§ Action item
Copy every record verbatim but exclude the pictures.

_ _ _ _ _ _ _

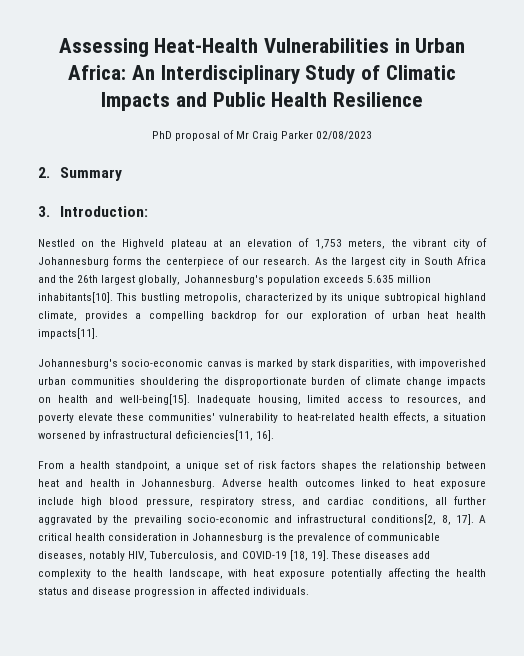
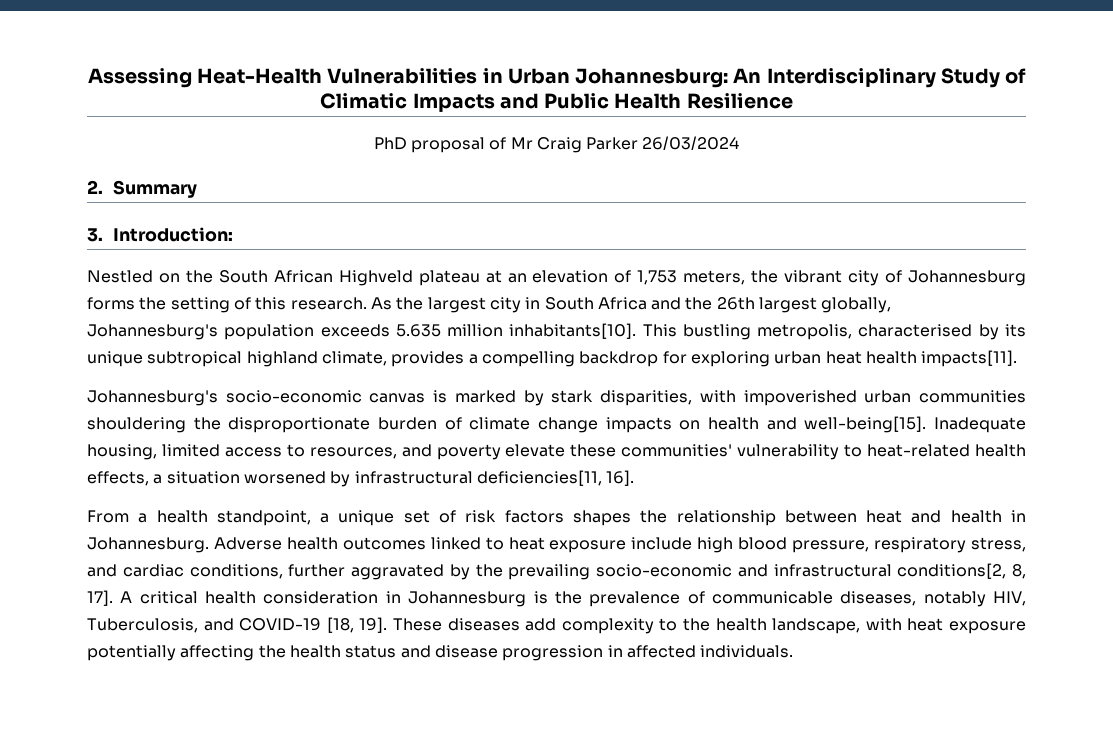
[68,65,127,80] Africa: -> [575,68,729,88] Johannesburg:
[316,131,373,140] 02/08/2023 -> [642,136,740,150] 26/03/2024
(116, 243) none -> [218,270,333,283] South African
[165,256,260,267] centerpiece of our -> [170,297,287,313] setting of this
[244,293,313,301] characterized -> [858,324,973,337] characterised
[286,310,386,321] our exploration of -> [690,351,770,367] exploring
[434,497,447,505] all -> (283, 571) none

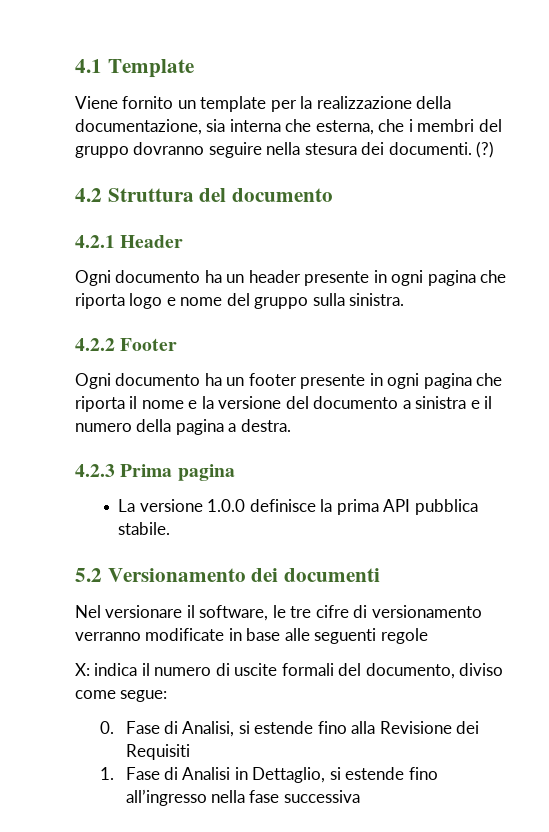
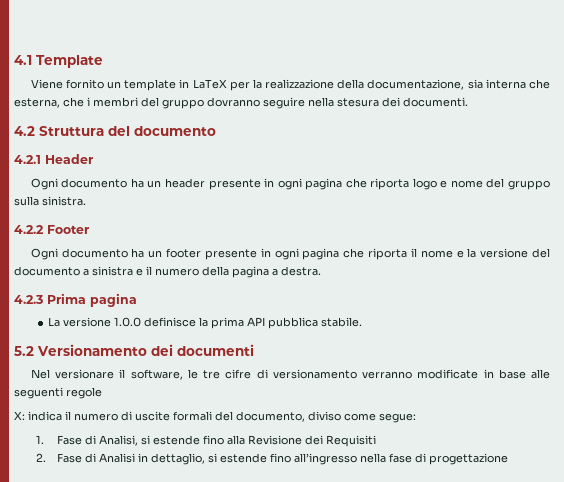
(267, 104) none -> [179,79,227,89] in LaTeX
[476,141,495,158] (?) -> (468, 102) none
[100,721,115,734] 0. -> [35,435,44,444] 1.
[100,767,115,780] 1. -> [35,453,46,462] 2.
[252,767,326,783] Dettaglio, -> [151,453,206,465] dettaglio,
[283,790,360,803] successiva -> [415,453,509,465] di progettazione

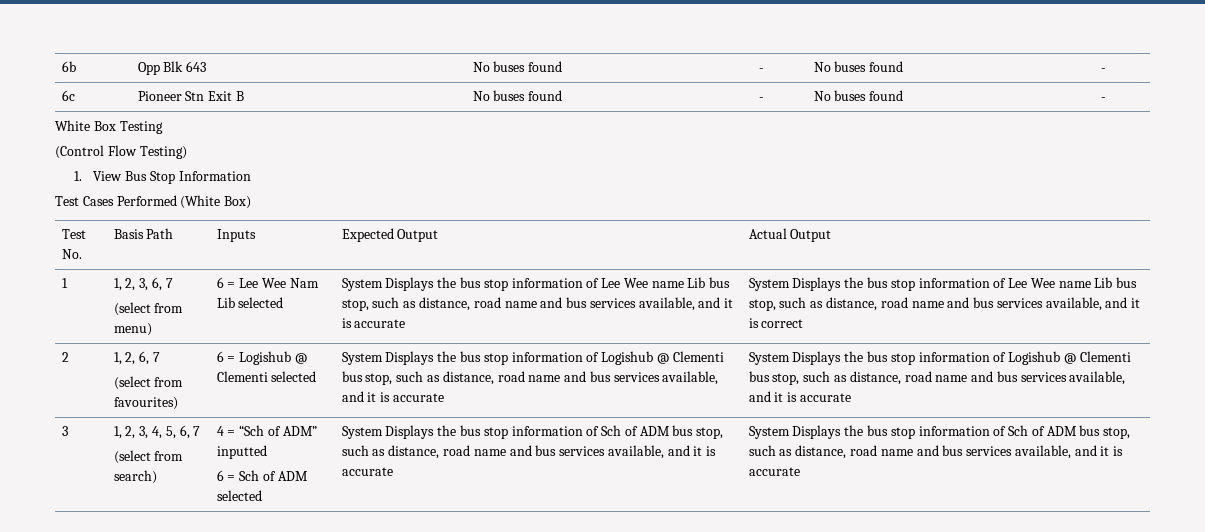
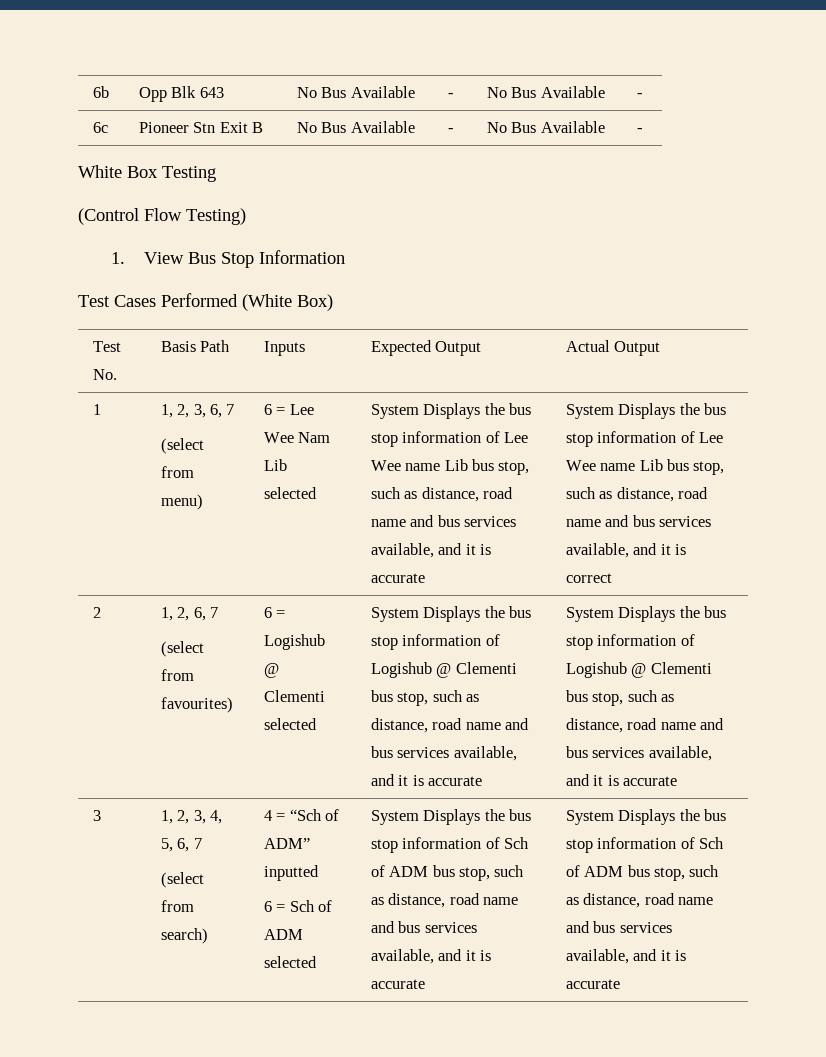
[493,61,563,72] [758,68,764,72] [813,61,904,72] buses found | - | No buses found -> [321,86,415,98] [447,93,454,98] [486,86,605,98] Bus Available | - | No Bus Available
[493,90,563,101] [758,97,764,101] [813,90,904,101] buses found | - | No buses found -> [321,121,415,133] [447,128,454,133] [486,121,605,133] Bus Available | - | No Bus Available

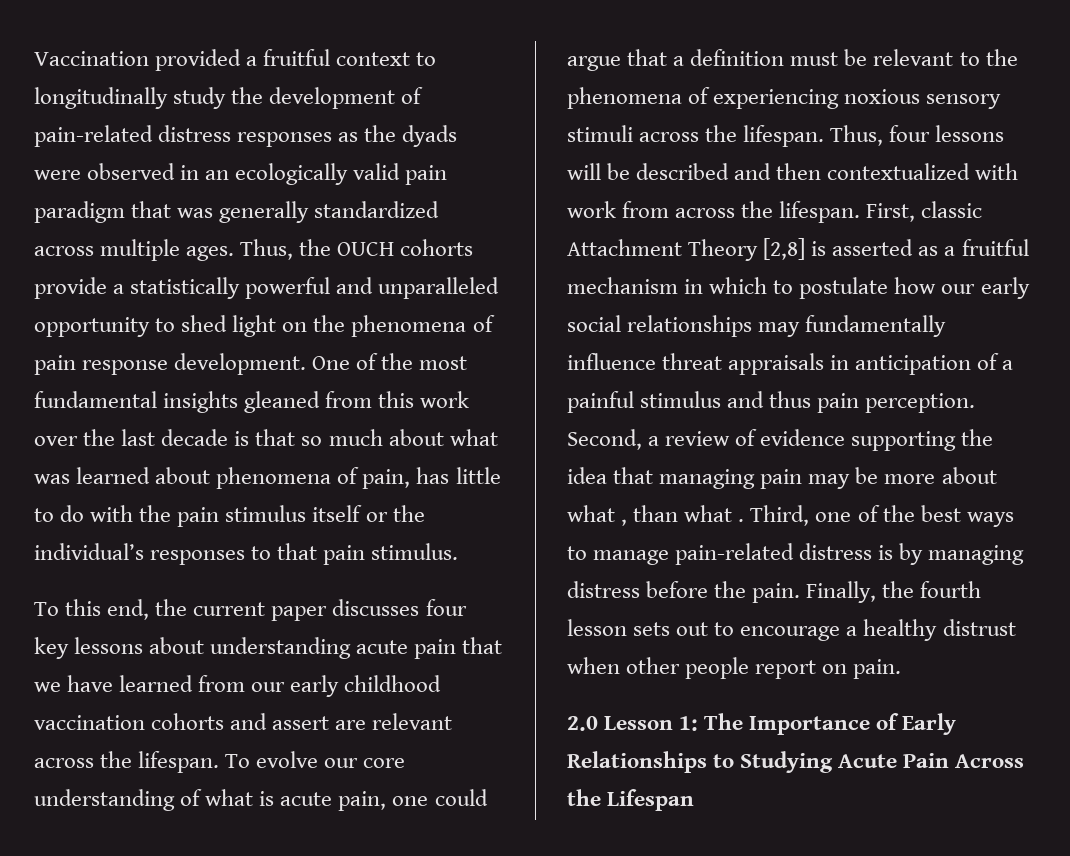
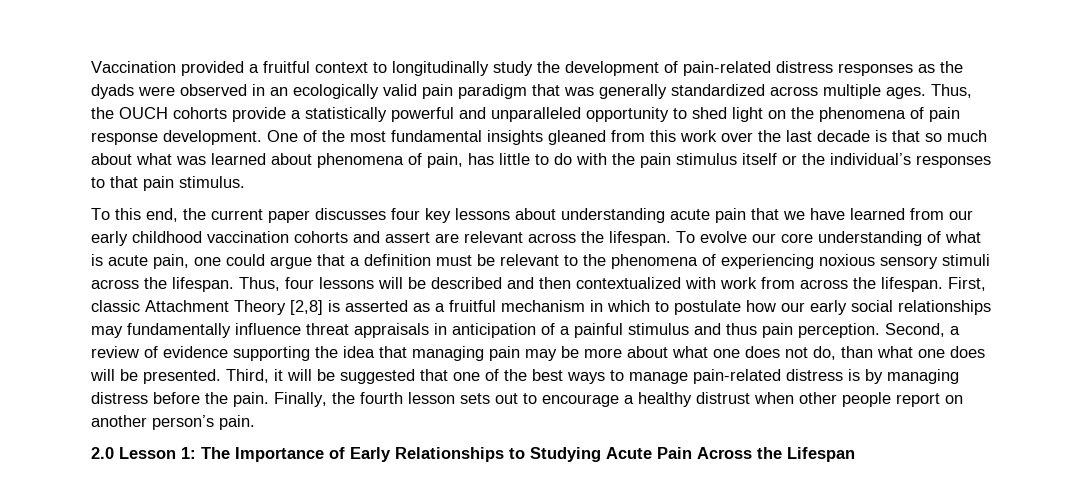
[621,505,810,526] , than what . Third, -> [713,346,985,360] [90,369,448,384] one does not do, than what one does will be presented. Third, it will be suggested that
(848, 669) none -> [91,415,214,430] another person’s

_ _ _ _ _ _ _

§ Answer section
[68,65,127,80] Africa: -> [575,68,729,88] Johannesburg:
[316,131,373,140] 02/08/2023 -> [642,136,740,150] 26/03/2024
(116, 243) none -> [218,270,333,283] South African
[165,256,260,267] centerpiece of our -> [170,297,287,313] setting of this
[244,293,313,301] characterized -> [858,324,973,337] characterised
[286,310,386,321] our exploration of -> [690,351,770,367] exploring
[434,497,447,505] all -> (283, 571) none

(267, 104) none -> [179,79,227,89] in LaTeX
[476,141,495,158] (?) -> (468, 102) none
[100,721,115,734] 0. -> [35,435,44,444] 1.
[100,767,115,780] 1. -> [35,453,46,462] 2.
[252,767,326,783] Dettaglio, -> [151,453,206,465] dettaglio,
[283,790,360,803] successiva -> [415,453,509,465] di progettazione

[493,61,563,72] [758,68,764,72] [813,61,904,72] buses found | - | No buses found -> [321,86,415,98] [447,93,454,98] [486,86,605,98] Bus Available | - | No Bus Available
[493,90,563,101] [758,97,764,101] [813,90,904,101] buses found | - | No buses found -> [321,121,415,133] [447,128,454,133] [486,121,605,133] Bus Available | - | No Bus Available

[621,505,810,526] , than what . Third, -> [713,346,985,360] [90,369,448,384] one does not do, than what one does will be presented. Third, it will be suggested that
(848, 669) none -> [91,415,214,430] another person’s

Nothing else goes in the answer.